╭─ Testo da leggere

Donne solo mamme e figli solo alle donne. Sembra un po’ questa la dicotomia forzata che sta dietro alla dicitura “Dipartimento mamme”, affidato dal Pd a Titti Di Salvo (NOTA DEL BLOG AL FONDO). Una dicitura, è vero, ma non solo. Perché quella parola sostanzia gli stessi stereotipi che il Dipartimento vorrebbe superare. Prendendo per buono che dietro tale scelta ci siano stati i migliori intenti, ci sono diverse cose da aggiustare.

La prima è proprio il nomelo avevo già scritto in un post precedente, commentando le tre priorità renziane (lavoro, casa, mamme). A un orecchio attento, la retorica renziana finisce dal momento in cui si sceglie di parlare di mamme, laddove essere mamme è una condizione, mentre la maternità è un diritto. Quindi, se l’obiettivo del Dipartimento è quello di porre l’accento sulle ricadute socio economiche del diventare madri, ovvero sulla mancanza di diritti, allora il termine è sbagliato perché le donne, sul lavoro, sono discriminate in quanto donne e a prescindere dalla maternità.

Le pressioni che le madri ricevono in ambito socio lavorativo sono innegabili ma sono anche una conseguenza delle discriminazioni subite dalle donne in quanto tali e del ruolo in cui sono confinate a prescindere dall’avere o meno figli. La stessa fertilità è oggetto trasversale di molti colloqui di lavoro, indipendentemente dall’essere già madri o dal poterlo solo diventare.

La seconda è l’isolamento in cui questa parola ci confina: c’è un limite nel pensare che le discriminazioni legate alla maternità riguardino solo le mamme. E’ innegabile che le donne, una volta diventate madri, subiscano ancor più discriminazioni nella vita sociale, politica e lavorativa. Ce lo racconta bene Save the Chirdrennel suo ultimo rapporto “Le equilibriste” . Ma la questione non si risolve se manca una visione di insieme.

Il problema è collettivo, coinvolge gli uomini, la società e persino le donne che hanno scelto di non diventare madri, perché troppo spesso stigmatizzate per la loro scelta. E proprio perché collettivo, non si può affrontare se non inserito in un contesto più ampio, che parli di diritti di tutte e di tutti, che racconti la parità di genere a patire dal linguaggio, che produce effetti ghettizzanti se pensiamo al termine mamme nella sua eccezione più anacronistica.

╰─
╭─ Dati raccolti

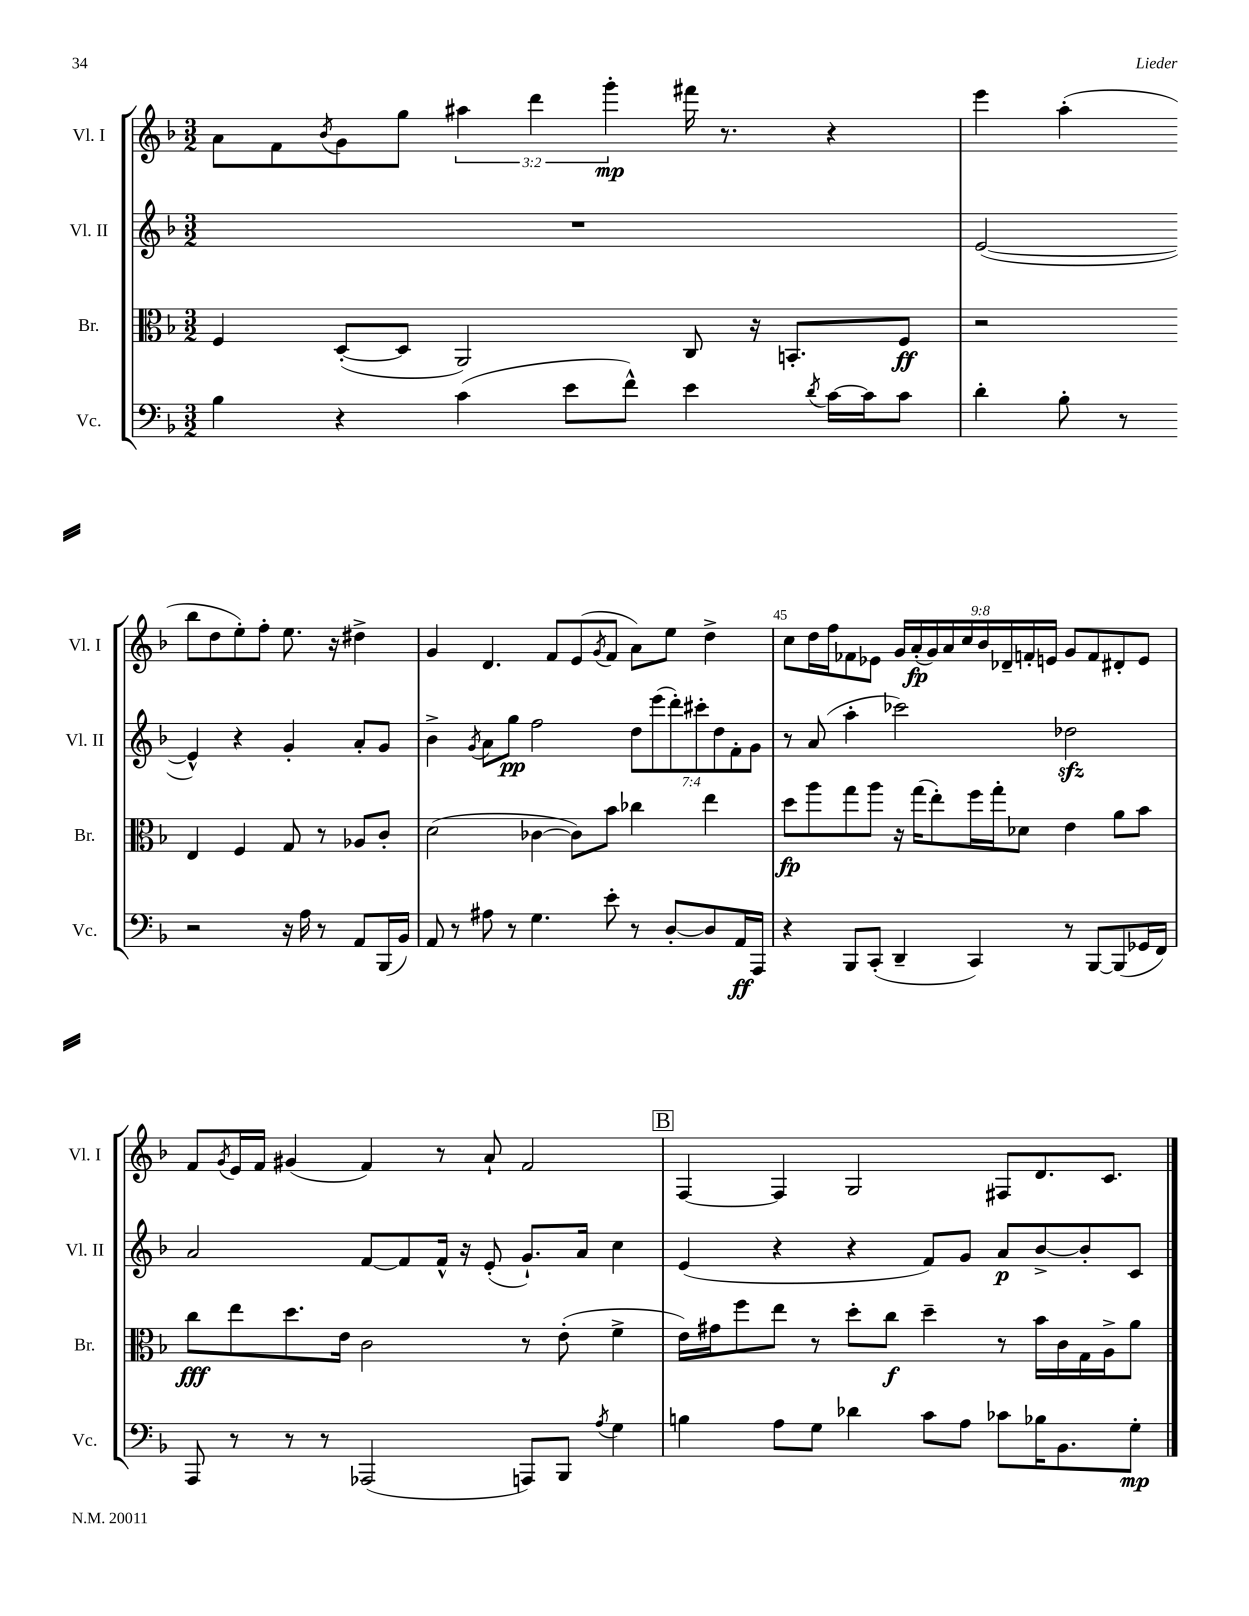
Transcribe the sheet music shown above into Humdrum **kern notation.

╰─

• _Consegna 1_
Nel testo sul Dipartimento mamme, quali sono le tre priorità renziane ricordate dall'autore?
• _Consegna 2_
Riscrivi il testo sul Dipartimento mamme, tutto da "Le pressioni che" giù fino a "visione di insieme.", e cambia "fertilità" in "vita privata".

• _Risposta completa 1_
Lavoro, casa, mamme.

• _Risposta completa 2_
Le pressioni che le madri ricevono in ambito socio lavorativo sono innegabili ma sono anche una conseguenza delle discriminazioni subite dalle donne in quanto tali e del ruolo in cui sono confinate a prescindere dall’avere o meno figli. La stessa vita privata è oggetto trasversale di molti colloqui di lavoro, indipendentemente dall’essere già madri o dal poterlo solo diventare.

La seconda è l’isolamento in cui questa parola ci confina: c’è un limite nel pensare che le discriminazioni legate alla maternità riguardino solo le mamme. E’ innegabile che le donne, una volta diventate madri, subiscano ancor più discriminazioni nella vita sociale, politica e lavorativa. Ce lo racconta bene Save the Chirdrennel suo ultimo rapporto “Le equilibriste” . Ma la questione non si risolve se manca una visione di insieme.